C'è grande entusiasmo e insieme un po’ di malinconia, quella che nasce «quando la tristezza recupera un filo di leggerezza», nelle parole di Flavio Insinna. Dal 24 settembre, sarà lui il nuovo padrone di casa de L'eredità, il quiz più longevo della televisione italiana, che torna tutti i giorni alle 18.45 su Rai1 per dare la linea al Tg1.

Una Ferrari degli ascolti, con alle spalle oltre 3.700 puntate e 17 edizioni guidate da Amadeus, Carlo Conti e, appunto, Fabrizio Frizzi, scomparso lo scorso marzo.

«Un uomo accogliente, in un momento in cui l'accoglienza è un tema molto importante - dice Insinna - Avrei preferito prendere il programma, che so, perché Fabrizio era andato al Festival di Sanremo.
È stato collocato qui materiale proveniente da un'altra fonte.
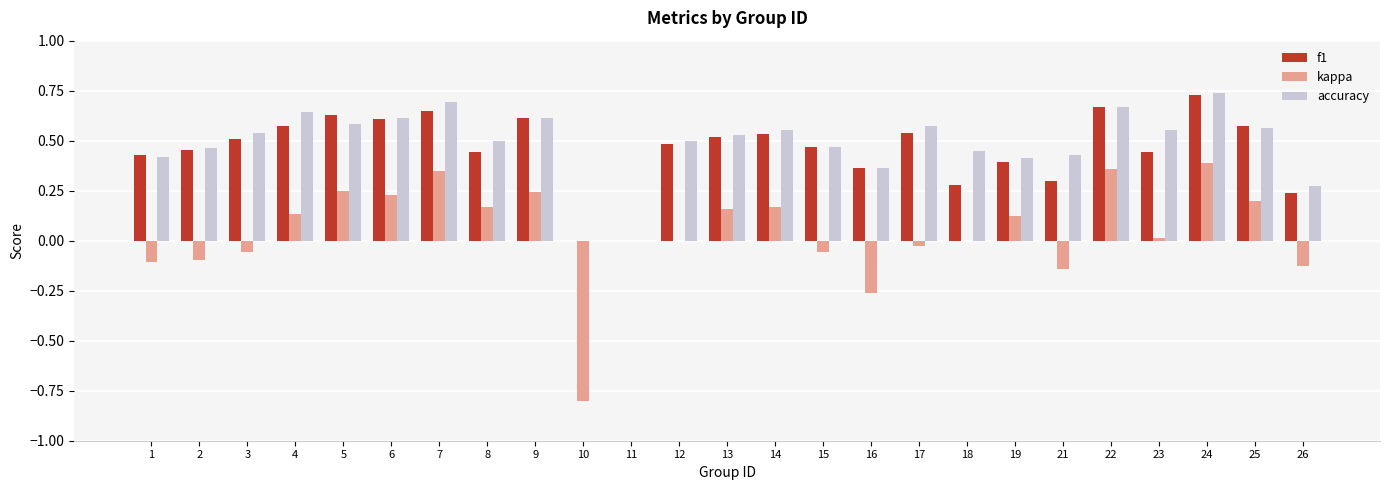

Does the chart contain stacked bars?

No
Un amico da 100 mila anni, cui devo tantissimo, anche l'esser stato scelto per Affari tuoi. Accadde a San Vincent alla serate di premiazione de Le Grolle. Al tempo io recitavo solo nelle fiction, non conducevo. Sul palco, nonostante l'ora tarda, durante la premiazione lui mi diede corda. Rispose alle battute e il giorno dopo la mia agente mi disse che stavano chiamando tutti, Rai, Mediaset...».
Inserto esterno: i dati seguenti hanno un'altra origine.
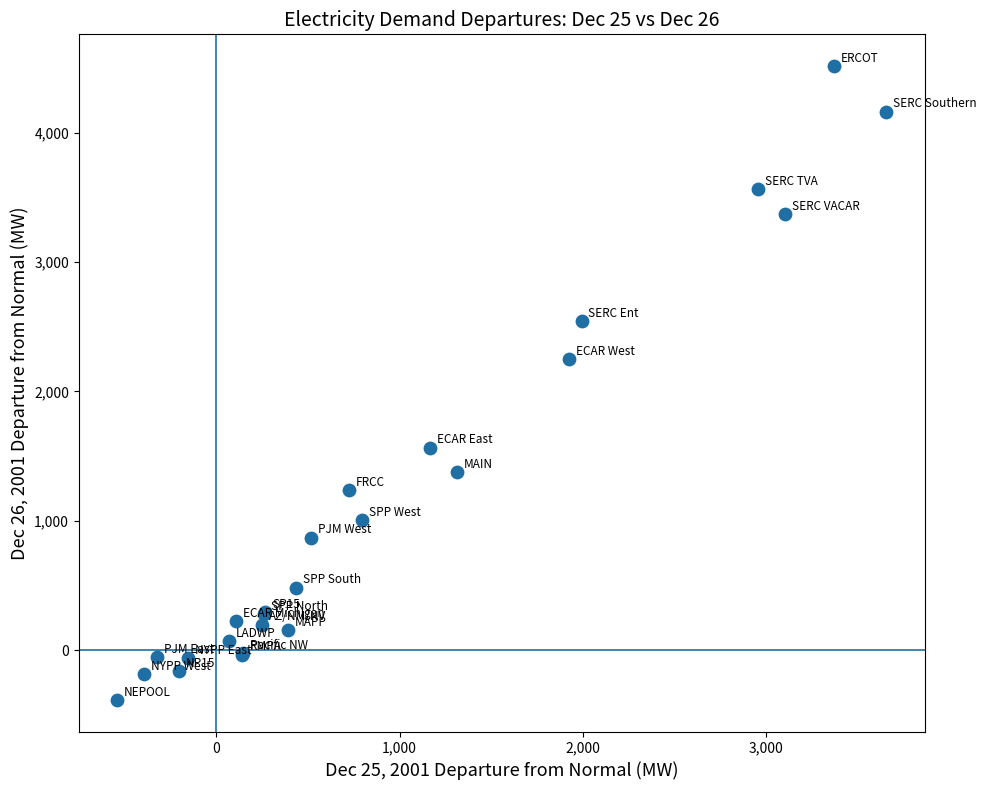

What Y value in the scatter plot is closest to 2062?

2248.6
Al preserale Insinna arriva dopo un momento di stop, seguito anche alle polemiche per i fuori onda di Affari tuoi, che potrebbe invece tornare nel 2019 con altro conduttore. «Avrò sempre la bandiera di Affari tuoi sul balcone, come Totti tiferà sempre per la Roma - dice - È stata una parte importantissima della mia vita, oltre che della mia carriera. Io non mi riguardo mai, non mi piaccio. Ma quando erano altri a condurlo, l'ho sempre seguito, anche nelle repliche di notte. E continuerò a farlo».

Ora, ad attenderlo a L'eredità ci saranno le Professoresse Elena Aroiso, Laura Dazzi, Chiara Esposito e Vera Santagata, ma anche l'altra forza del programma: i circa 1500 concorrenti pronti a contendersi a suon di risposte il tesoro della Ghigliottina. In quanti riusciranno a indovinare la parola finale? Nell'ultima edizione sono stati in 29.
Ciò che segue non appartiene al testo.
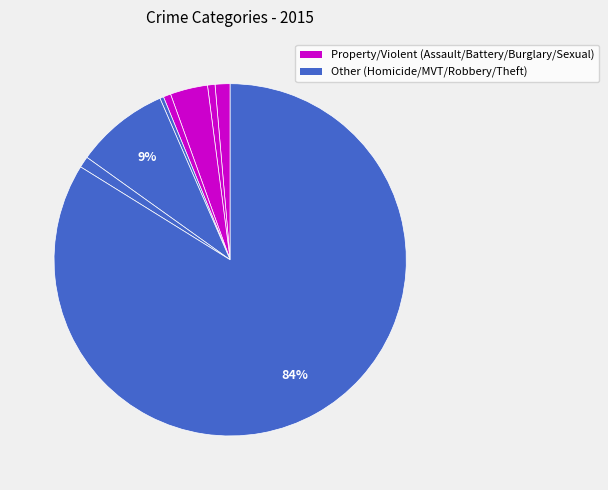

Count the number of slices in the pie.

8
«Ce la metterò tutta, avvalendomi dei consigli di Carlo (Conti, che continua a essere consulente del programma ndr). È un amico dello stesso stampo di Fabrizio, di quelli che non giudicano. Mi ha detto "goditela e fatti mettere nel camerino accanto al mio, così puoi bussare tutte le volte che vuoi". Mi sa che si farà cambiare di piano dopo tre giorni: gli darò il tormento - ride - A parte gli scherzi, sono blindato, coccolato. Farò tutto in punta di piedi e spero di far sorridere Fabrizio lassù e non lasciarlo scontento. Poi ognuno porta un po’ del suo. Io, qualche tempo fa, registrando la puntata de Il supplente per Rai2 mi sono accorto di non ricordare un sacco di cose. La mia cifra sarà quindi che mentre faccio le domande mi ristudio un po’ di roba. Sui congiuntivi e condizionali vado bene, ma un bel po’ di geografia devo ripassarla. Non parliamo di storia, avevo 2 in pagella». Intanto il 3 luglio scorso Insinna ha festeggiato spegnendo le 53 candeline. «Bilanci? Direi bilance, più che altro. Devo dimagrire un po’, voglio rientrare nelle mute da sub - scherza - Sono del segno del cancro, uno spirito inquieto. Mi manca sempre qualcosa».